━━━ Provided information ━━━

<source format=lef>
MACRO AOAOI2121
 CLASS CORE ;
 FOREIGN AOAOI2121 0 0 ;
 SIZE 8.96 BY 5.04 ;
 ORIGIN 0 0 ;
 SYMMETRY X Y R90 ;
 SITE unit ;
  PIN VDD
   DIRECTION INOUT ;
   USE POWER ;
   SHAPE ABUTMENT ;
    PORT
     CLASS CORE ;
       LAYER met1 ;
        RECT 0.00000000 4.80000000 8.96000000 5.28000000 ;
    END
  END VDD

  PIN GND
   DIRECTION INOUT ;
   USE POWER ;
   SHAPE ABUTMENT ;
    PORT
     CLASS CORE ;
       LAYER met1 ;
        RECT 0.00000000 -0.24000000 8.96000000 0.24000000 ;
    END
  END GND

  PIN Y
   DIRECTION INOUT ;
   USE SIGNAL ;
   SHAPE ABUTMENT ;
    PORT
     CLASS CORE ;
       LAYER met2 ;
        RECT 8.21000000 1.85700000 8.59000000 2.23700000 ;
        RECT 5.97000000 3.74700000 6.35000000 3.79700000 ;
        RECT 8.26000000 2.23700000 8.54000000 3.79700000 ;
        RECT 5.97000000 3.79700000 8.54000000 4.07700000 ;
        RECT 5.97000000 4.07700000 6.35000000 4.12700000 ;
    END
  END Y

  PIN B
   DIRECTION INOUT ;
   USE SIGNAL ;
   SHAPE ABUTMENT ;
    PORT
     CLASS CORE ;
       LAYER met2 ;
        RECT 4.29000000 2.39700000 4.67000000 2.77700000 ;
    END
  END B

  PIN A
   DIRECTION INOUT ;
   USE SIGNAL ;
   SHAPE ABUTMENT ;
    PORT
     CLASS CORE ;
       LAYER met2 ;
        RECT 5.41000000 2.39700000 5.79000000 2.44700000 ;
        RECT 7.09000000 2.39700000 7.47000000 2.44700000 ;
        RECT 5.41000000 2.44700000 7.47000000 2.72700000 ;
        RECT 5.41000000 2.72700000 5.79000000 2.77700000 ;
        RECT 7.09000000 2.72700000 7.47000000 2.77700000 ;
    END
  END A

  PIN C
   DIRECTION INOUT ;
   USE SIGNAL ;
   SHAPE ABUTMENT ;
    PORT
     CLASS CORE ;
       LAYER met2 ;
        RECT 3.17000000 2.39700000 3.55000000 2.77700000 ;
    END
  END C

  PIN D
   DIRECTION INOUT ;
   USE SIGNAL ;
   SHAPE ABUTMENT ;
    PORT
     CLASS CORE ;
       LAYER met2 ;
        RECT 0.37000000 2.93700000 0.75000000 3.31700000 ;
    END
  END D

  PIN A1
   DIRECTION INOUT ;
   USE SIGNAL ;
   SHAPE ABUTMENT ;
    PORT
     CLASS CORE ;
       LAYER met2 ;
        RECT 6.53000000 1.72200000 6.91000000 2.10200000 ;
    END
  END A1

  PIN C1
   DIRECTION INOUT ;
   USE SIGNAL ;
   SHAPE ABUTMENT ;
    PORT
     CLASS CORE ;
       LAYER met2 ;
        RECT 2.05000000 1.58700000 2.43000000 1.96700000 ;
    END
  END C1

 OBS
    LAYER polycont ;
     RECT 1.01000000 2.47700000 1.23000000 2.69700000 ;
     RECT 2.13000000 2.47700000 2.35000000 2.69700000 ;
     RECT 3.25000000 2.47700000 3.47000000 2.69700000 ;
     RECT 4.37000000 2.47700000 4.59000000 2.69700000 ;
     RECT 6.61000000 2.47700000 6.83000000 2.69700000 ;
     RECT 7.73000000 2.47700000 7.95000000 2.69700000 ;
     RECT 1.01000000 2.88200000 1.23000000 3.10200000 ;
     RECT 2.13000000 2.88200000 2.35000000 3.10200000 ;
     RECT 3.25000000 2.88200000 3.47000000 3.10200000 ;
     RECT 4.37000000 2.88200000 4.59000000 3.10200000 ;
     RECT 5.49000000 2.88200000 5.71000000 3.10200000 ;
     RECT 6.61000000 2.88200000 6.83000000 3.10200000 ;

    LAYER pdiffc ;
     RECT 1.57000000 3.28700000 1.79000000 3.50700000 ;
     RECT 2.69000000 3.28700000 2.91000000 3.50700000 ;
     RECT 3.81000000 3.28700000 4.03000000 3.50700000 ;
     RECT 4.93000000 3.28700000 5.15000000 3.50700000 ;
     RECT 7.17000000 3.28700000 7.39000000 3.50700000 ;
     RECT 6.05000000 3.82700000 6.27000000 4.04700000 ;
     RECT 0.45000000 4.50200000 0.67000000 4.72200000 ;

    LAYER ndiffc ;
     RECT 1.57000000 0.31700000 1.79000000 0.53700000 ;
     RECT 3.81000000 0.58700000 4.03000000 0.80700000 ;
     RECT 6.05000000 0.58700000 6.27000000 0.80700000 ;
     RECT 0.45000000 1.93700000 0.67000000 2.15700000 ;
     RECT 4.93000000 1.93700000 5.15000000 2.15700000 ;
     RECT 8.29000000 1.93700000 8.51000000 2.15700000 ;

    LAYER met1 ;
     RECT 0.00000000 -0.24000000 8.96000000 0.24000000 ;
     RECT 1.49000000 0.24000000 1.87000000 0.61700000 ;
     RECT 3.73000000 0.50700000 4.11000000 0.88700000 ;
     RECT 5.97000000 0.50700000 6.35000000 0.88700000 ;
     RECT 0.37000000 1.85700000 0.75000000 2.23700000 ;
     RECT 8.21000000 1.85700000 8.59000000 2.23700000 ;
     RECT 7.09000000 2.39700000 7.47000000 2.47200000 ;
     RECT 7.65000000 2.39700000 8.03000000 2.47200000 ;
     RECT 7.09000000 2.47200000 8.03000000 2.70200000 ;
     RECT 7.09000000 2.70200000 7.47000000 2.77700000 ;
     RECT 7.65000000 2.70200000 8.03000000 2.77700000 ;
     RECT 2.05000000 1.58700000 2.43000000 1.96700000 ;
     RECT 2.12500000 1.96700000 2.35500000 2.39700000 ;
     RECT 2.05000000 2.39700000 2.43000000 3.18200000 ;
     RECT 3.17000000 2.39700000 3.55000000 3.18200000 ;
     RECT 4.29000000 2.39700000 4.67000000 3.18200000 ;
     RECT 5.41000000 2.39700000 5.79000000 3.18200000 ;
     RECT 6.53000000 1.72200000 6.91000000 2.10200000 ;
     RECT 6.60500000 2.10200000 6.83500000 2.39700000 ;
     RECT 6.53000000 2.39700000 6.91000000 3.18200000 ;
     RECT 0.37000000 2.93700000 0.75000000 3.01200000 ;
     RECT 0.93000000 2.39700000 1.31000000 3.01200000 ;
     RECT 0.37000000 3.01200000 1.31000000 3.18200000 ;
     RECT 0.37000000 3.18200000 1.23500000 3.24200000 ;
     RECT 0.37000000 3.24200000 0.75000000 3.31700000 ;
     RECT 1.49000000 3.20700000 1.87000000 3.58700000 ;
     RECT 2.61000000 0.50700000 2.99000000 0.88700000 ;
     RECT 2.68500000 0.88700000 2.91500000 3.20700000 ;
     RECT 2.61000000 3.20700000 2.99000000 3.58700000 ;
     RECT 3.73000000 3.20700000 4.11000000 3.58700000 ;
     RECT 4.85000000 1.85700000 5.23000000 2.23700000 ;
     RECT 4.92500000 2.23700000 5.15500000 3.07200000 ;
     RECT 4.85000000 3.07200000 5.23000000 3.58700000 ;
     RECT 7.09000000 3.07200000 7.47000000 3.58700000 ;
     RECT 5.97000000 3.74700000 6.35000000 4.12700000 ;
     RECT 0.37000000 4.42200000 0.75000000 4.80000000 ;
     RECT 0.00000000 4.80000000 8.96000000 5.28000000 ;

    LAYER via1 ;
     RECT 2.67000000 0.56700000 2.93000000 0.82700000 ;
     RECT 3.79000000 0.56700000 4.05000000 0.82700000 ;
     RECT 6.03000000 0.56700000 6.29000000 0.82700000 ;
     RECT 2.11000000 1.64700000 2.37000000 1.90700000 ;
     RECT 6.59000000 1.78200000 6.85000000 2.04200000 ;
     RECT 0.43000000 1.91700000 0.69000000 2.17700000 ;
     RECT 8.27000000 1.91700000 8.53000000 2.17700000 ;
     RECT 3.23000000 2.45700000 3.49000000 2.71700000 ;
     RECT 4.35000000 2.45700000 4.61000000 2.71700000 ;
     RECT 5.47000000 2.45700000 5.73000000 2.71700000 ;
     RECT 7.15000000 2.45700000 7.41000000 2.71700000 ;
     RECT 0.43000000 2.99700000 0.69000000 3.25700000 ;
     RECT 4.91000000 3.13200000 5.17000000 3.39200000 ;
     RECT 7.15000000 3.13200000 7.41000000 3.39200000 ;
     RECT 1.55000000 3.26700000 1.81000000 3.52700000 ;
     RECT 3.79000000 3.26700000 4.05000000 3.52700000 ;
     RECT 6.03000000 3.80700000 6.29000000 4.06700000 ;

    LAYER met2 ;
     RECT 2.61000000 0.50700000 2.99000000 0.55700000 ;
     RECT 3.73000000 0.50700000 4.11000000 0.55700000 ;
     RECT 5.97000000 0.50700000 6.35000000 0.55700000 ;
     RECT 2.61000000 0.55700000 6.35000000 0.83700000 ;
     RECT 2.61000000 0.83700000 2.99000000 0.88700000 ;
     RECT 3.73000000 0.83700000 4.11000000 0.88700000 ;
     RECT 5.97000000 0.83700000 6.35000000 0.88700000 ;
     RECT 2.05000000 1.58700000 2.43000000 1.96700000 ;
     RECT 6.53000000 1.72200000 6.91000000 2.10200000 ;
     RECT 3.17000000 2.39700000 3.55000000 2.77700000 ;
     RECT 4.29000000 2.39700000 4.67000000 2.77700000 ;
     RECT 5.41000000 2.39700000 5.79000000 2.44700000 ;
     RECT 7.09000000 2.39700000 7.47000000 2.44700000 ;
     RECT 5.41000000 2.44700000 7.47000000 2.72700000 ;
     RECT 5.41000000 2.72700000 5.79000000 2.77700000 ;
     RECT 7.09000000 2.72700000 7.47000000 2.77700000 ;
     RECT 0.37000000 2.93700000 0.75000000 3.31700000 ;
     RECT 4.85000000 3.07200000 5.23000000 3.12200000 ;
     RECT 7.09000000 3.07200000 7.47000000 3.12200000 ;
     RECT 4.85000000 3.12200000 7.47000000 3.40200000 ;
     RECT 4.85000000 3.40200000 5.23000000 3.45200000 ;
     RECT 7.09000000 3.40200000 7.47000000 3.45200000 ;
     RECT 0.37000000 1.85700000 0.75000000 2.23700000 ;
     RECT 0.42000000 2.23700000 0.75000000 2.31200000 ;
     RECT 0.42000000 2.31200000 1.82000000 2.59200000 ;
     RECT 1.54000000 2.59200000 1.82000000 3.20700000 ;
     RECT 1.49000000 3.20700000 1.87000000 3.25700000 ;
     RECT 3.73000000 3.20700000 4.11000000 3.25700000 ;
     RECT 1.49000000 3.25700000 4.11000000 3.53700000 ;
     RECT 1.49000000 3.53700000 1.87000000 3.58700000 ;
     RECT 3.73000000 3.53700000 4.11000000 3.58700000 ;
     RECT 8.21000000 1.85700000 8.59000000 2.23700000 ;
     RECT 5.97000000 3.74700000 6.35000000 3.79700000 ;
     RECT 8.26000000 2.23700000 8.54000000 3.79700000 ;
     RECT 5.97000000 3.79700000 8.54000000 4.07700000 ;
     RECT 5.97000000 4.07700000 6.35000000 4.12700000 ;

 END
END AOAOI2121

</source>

━━━
━━━ Provided information ━━━

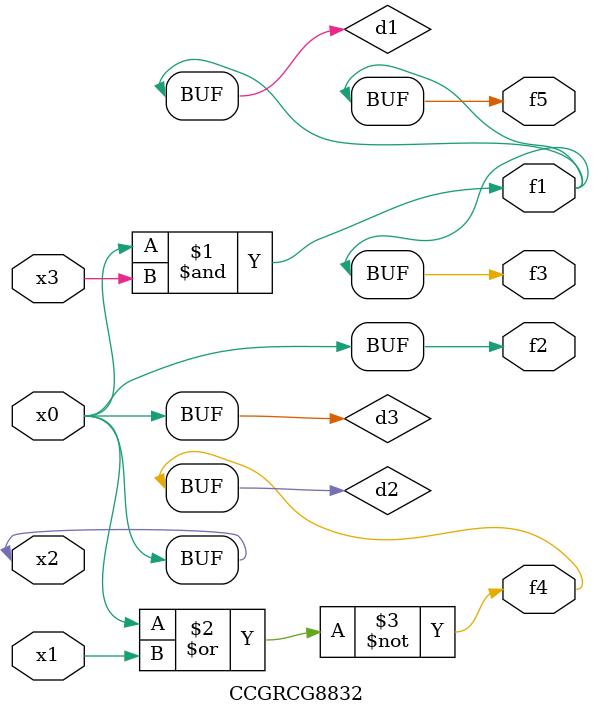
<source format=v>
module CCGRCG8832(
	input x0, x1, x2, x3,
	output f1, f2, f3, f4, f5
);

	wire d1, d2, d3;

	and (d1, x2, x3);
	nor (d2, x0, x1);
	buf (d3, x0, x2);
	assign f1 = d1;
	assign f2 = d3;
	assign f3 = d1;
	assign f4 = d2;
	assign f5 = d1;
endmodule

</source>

━━━

● **What to produce**
Given the records above, reproduce precisely and only the lines between the line holding "RECT 7.09000000 3.40200000" and the line holding "RECT 3.73000000 3.20700000 4.11000000 3.25700000", inclusive.

● **Solved problem**
     RECT 7.09000000 3.40200000 7.47000000 3.45200000 ;
     RECT 0.37000000 1.85700000 0.75000000 2.23700000 ;
     RECT 0.42000000 2.23700000 0.75000000 2.31200000 ;
     RECT 0.42000000 2.31200000 1.82000000 2.59200000 ;
     RECT 1.54000000 2.59200000 1.82000000 3.20700000 ;
     RECT 1.49000000 3.20700000 1.87000000 3.25700000 ;
     RECT 3.73000000 3.20700000 4.11000000 3.25700000 ;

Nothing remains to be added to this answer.